§ YOUR TASK
Scan the listing below for the word "elbow" and copy every line where it occurs.

§ INPUT MATERIAL
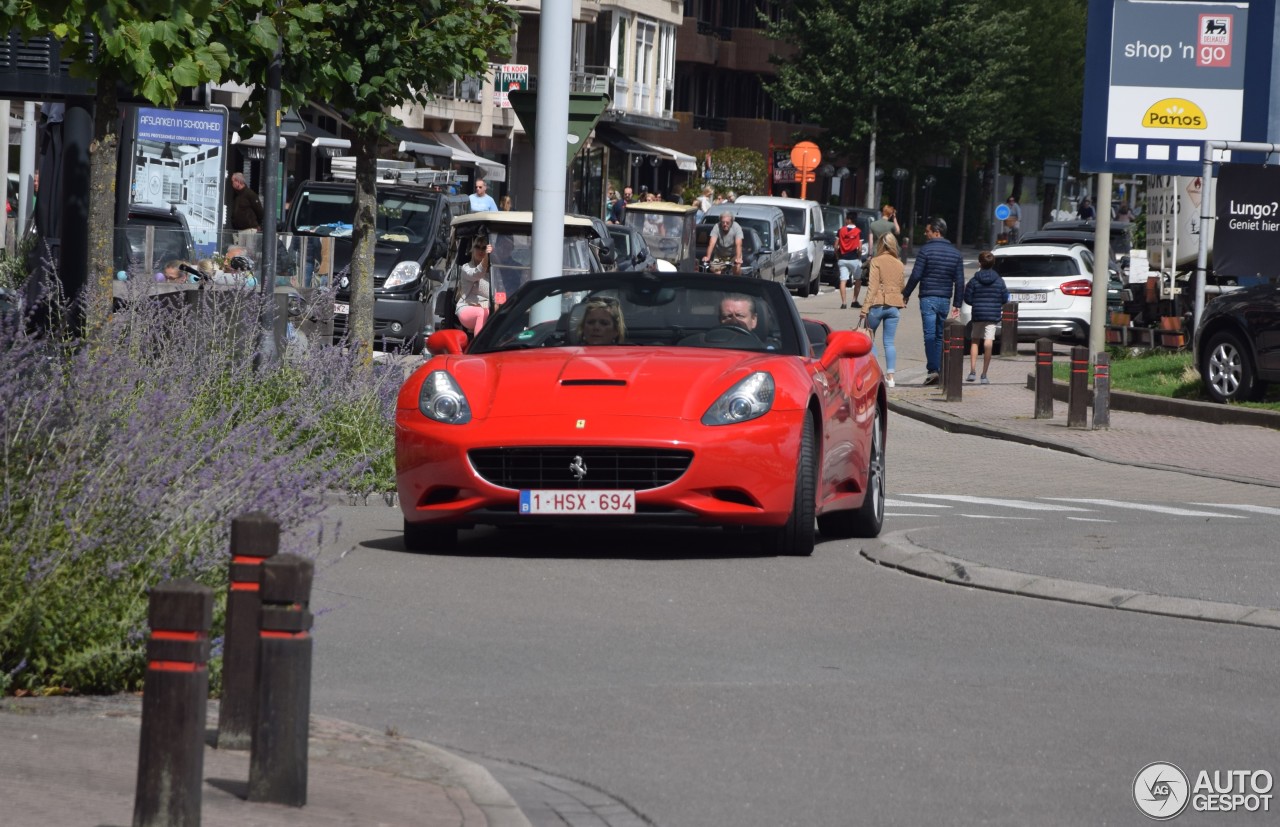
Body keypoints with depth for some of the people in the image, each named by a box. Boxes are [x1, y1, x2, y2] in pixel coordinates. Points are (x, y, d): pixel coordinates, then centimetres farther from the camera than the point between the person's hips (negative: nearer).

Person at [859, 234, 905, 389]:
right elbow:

* * *

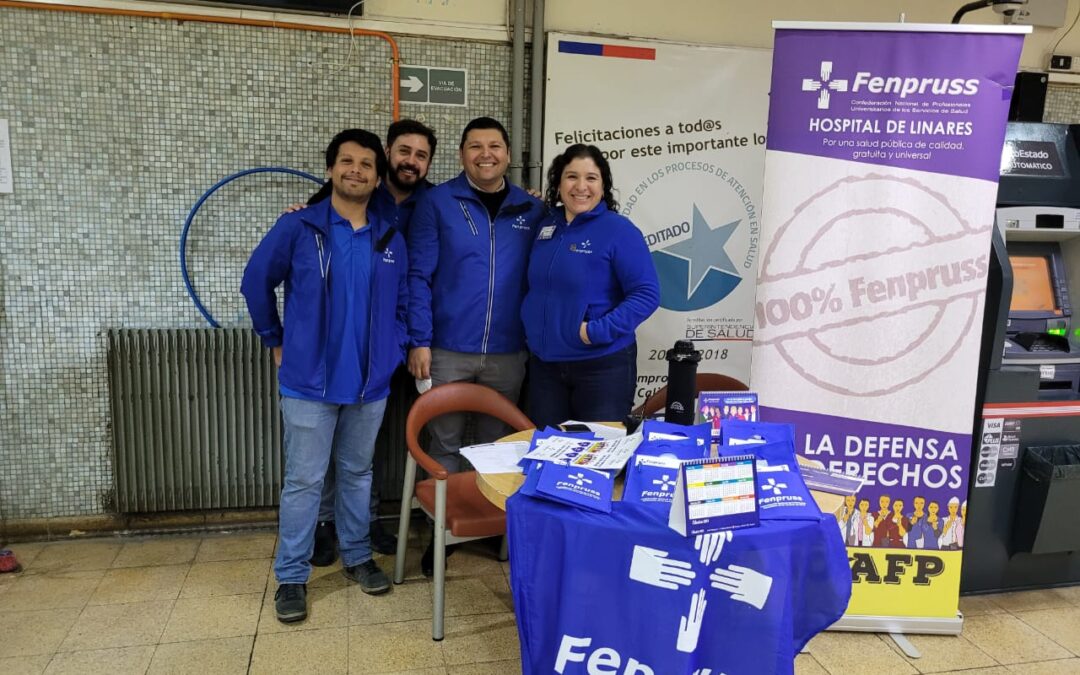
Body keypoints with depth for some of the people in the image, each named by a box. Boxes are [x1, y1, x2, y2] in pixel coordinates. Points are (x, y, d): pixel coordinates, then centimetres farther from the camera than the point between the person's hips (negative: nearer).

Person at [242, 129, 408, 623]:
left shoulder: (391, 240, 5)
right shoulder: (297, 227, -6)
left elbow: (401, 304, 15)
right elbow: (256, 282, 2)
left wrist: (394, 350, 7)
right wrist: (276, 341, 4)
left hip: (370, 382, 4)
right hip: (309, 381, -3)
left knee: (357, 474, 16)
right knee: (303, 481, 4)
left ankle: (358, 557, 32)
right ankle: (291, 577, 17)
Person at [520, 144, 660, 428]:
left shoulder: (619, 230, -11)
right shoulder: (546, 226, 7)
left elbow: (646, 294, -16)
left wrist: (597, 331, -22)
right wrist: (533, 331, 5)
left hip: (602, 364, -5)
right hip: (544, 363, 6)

§ YOUR RESPONSE
right elbow:
left elbow: (401, 304, 15)
right elbow: (256, 282, 2)
left elbow: (646, 294, -16)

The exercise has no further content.